Disambiguate POS Tags

Hi :slight_smile:

thanks for activating my research licence - I’m soo exited!

I want to use prodigy for disambiguating part of speech tags (for a low-resource European language). That means I already have a nice pos tagged dataset, but some tokens are not disambiguated. Here’s one example:

tokens = ["Das", "ist", "ein", "Testsatz", "."]

would lead for example to the following tags:

["ART/PDS", "VAFIN", "ART/PDS", "NN", "."]

How would the training data for that kind of problem look like?

Thanks in advance + regards,

Stefan

Yay :tada: My first idea would be to try using the "choice" interface to select which of the tags applies. See here for a demo. The task could display the highlighted token (without a label), and two (or more) options of the tags. You could then click through and select the correct label. The interface also supports keyboard shortcuts, so once you’re in a good flow, annotation should be super fast.

You could pre-process your data and only create an annotation task for the ambiguous examples.
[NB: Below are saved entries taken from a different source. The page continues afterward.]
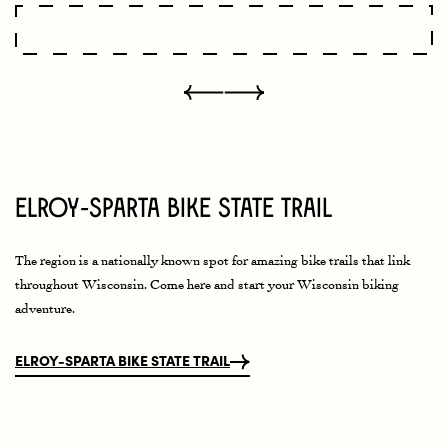
Elroy-Sparta Bike State Trail
The region is a nationally known spot for amazing bike trails that link
throughout Wisconsin. Come here and start your Wisconsin biking
adventure.
ELROY-SPARTA BIKE STATE TRAIL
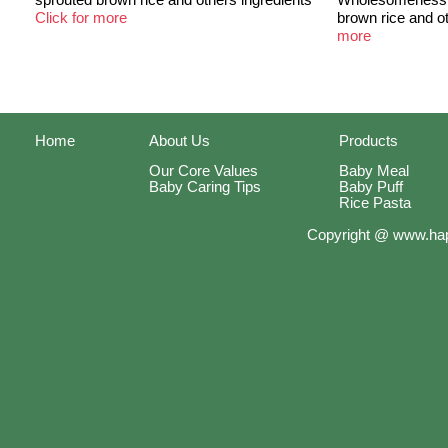
Click for more
brown rice and o
more
Home
About Us
Products
Our Core Values
Baby Meal
Baby Caring Tips
Baby Puff
Rice Pasta
Copyright @ www.hap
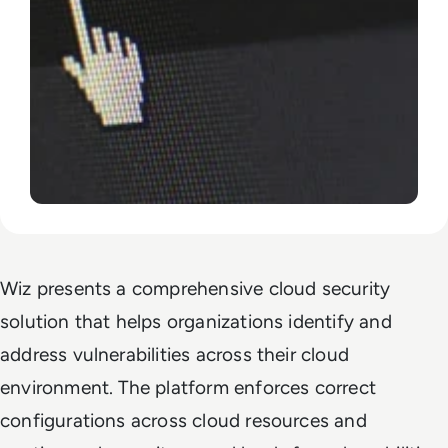
Wiz presents a comprehensive cloud security
solution that helps organizations identify and
address vulnerabilities across their cloud
environment. The platform enforces correct
configurations across cloud resources and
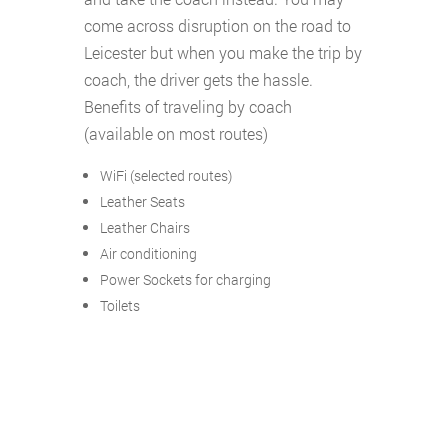
come across disruption on the road to
Leicester but when you make the trip by
coach, the driver gets the hassle.
Benefits of traveling by coach
(available on most routes)
WiFi (selected routes)
Leather Seats
Leather Chairs
Air conditioning
Power Sockets for charging
Toilets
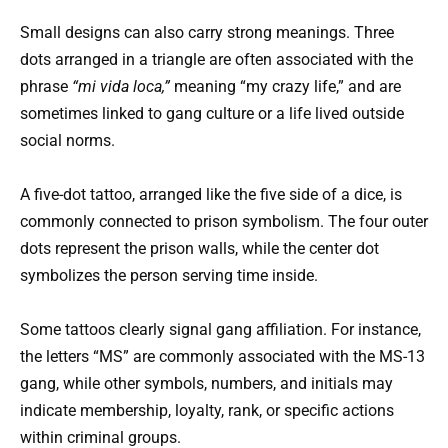
Small designs can also carry strong meanings. Three
dots arranged in a triangle are often associated with the
phrase
“mi vida loca,”
meaning “my crazy life,” and are
sometimes linked to gang culture or a life lived outside
social norms.
A five-dot tattoo, arranged like the five side of a dice, is
commonly connected to prison symbolism. The four outer
dots represent the prison walls, while the center dot
symbolizes the person serving time inside.
Some tattoos clearly signal gang affiliation. For instance,
the letters “MS” are commonly associated with the MS-13
gang, while other symbols, numbers, and initials may
indicate membership, loyalty, rank, or specific actions
within criminal groups.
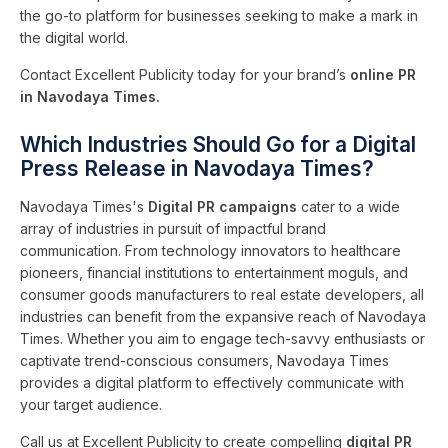
the go-to platform for businesses seeking to make a mark in
the digital world.
Contact Excellent Publicity today for your brand’s
online PR
in Navodaya Times.
Which Industries Should Go for a Digital
Press Release in Navodaya Times?
Navodaya Times's
Digital PR campaigns
cater to a wide
array of industries in pursuit of impactful brand
communication. From technology innovators to healthcare
pioneers, financial institutions to entertainment moguls, and
consumer goods manufacturers to real estate developers, all
industries can benefit from the expansive reach of Navodaya
Times. Whether you aim to engage tech-savvy enthusiasts or
captivate trend-conscious consumers, Navodaya Times
provides a digital platform to effectively communicate with
your target audience.
Call us at Excellent Publicity to create compelling
digital PR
A task could look like this:

{
   "text": "Dies ist ein Testsatz",
    "spans": [{"start": 0, "end": 3}],
    "options": [
        {"id": "ART", "text": "ART"},
        {"id": "PDS", "text": "PDS"}
    ]
}

In this example, the "spans" property is mostly used to highlight the token in question. The options will be displayed underneath the text. Prodigy also supports passing in arbitrary metadata, which is preserved with the task – so you could add any other custom properties like references to your corpus or dataset, which will help you relate the annotations back to the original data later on.

Here’s an example of a simple data conversion script. To highlight a span in your text (e.g. the current token), Prodigy expects the character offsets into the text. So if you don’t have this in your original corpus, you’d have to write a little function that does this.

examples = []  # export this later

for tags, tokens in YOUR_TAGGED_CORPUS:
    text = ' '.join(tokens)  # or maybe you do have the original text?
    for i, tag in enumerate(tags):
        if '/' not in tag:
            continue  # exit early if tag not ambiguous
        tag_options = tag.split('/')
        options = [{'id': t, 'text': t} for t in tag_options]
        # calculate the character offsets of the current token 
        start, end = CALCULATE_OFFSETS(tokens, i)
        spans = [{'start': start, 'end': end}]
        task = {'text': text, 'spans': spans, 'options': options}
        examples.append(task)

Here’s an example of using spaCy to calculate the character offsets if you don’t have them in your data. You might also make that function return the doc.text, to make sure it matches the offsets. If you data includes information on whether the token is followed by whitespace, you can include that using the spaces keyword argument – for example, spaces=[True, True, True, False].

from spacy.tokens import Doc
from spacy.vocab import Vocab

def calculate_offsets(tokens, i):
    doc = Doc(Vocab(), words=tokens)
    token = doc[i]
    return token.idx, token.idx + len(token)

Once you’ve converted the data, you can then export the examples to a JSON or JSONL file and load that into Prodigy. I’d recommend using the mark recipe, which will simply show you whatever you load in, in order:

prodigy mark pos_dataset your_exported_data.jsonl --view-id choice

If you set "choice_auto_accept": true in your prodigy.json, the choice answer will automatically be “locked in” when you select it, and you won’t have to click the accept button explicitly. You can still always go back and click reject or ignore – for example, if it turns out that all tags are incorrect or the example is bad etc.

When you’re done annotating, you can export and convert the annotations to whichever format you need. Here’s how to export a dataset:

prodigy db-out pos_dataset > pos_annotations.jsonl

The annotations will include an "accept" property, which is a list of all selected option IDs. For example, "accept": ["NN"]. So you could loop over the data, match it up with your original corpus and overwrite the ambiguous tags with the correct ones.